Randomised trial of glutamine, selenium, or both, to supplement parenteral nutrition for critically ill patients
Objective To determine whether inclusion of glutamine, selenium, or both in a standard isonitrogenous, isocaloric preparation of parenteral nutrition influenced new infections and mortality among critically ill patients.
Design Randomised, double blinded, factorial, controlled trial.
Setting Level 2 and 3 (or combined) critical care units in Scotland. All 22 units were invited, and 10 participated.
Participants 502 adults in intensive care units and high dependency units for ≥48 hours, with gastrointestinal failure and requiring parenteral nutrition.
Interventions Parenteral glutamine (20.2 g/day) or selenium (500 μg/day), or both, for up to seven days.

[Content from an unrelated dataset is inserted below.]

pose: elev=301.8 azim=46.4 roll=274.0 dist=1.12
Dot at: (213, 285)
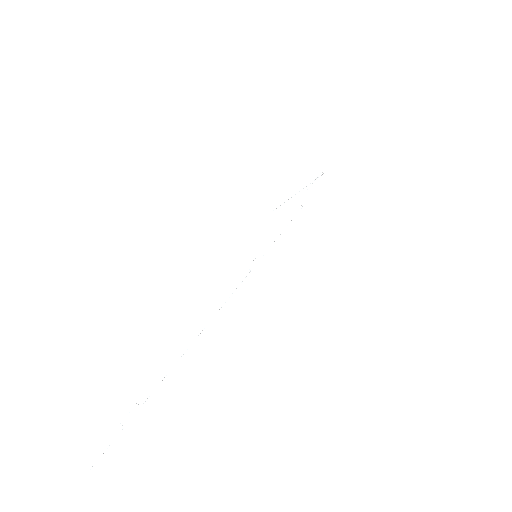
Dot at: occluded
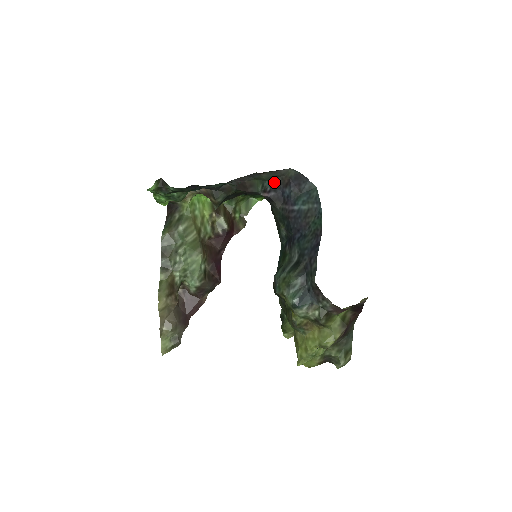
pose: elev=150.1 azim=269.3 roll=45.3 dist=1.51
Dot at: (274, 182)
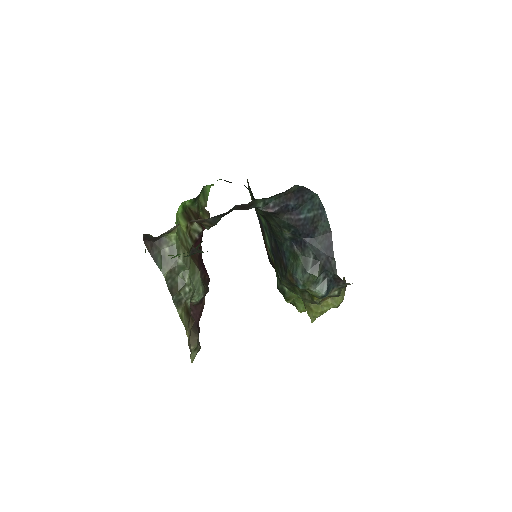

Main outcome measures Primary outcomes were participants with new infections in the first 14 days and mortality. An intention to treat analysis and a prespecified analysis of patients who received ≥5 days of the trial intervention are presented. Secondary outcomes included critical care unit and acute hospital lengths of stay, days of antibiotic use, and modified SOFA (Sepsis-related Organ Failure Assessment) score.
Results Selenium supplementation did not significantly affect patients developing a new infection (126/251 v 139/251, odds ratio 0.81 (95% CI 0.57 to 1.15)), except for those who had received ≥5 days of supplementation (odds ratio 0.53 (0.30 to 0.93)). There was no overall effect of glutamine on new infections (134/250 v 131/252, odds ratio 1.07 (0.75 to 1.53)), even if patients received ≥5 days of supplementation (odds ratio 0.99 (0.56 to 1.75)). Six month mortality was not significantly different for selenium (107/251 v 114/251, odds ratio 0.89 (0.62 to 1.29)) or glutamine (115/250 v 106/252, 1.18 (0.82 to 1.70)). Length of stay, days of antibiotic use, and modified SOFA score were not significantly affected by selenium or glutamine supplementation.
Conclusions The primary (intention to treat) analysis showed no effect on new infections or on mortality when parenteral nutrition was supplemented with glutamine or selenium. Patients who received parenteral nutrition supplemented with selenium for ≥5 days did show a reduction in new infections. This finding requires confirmation.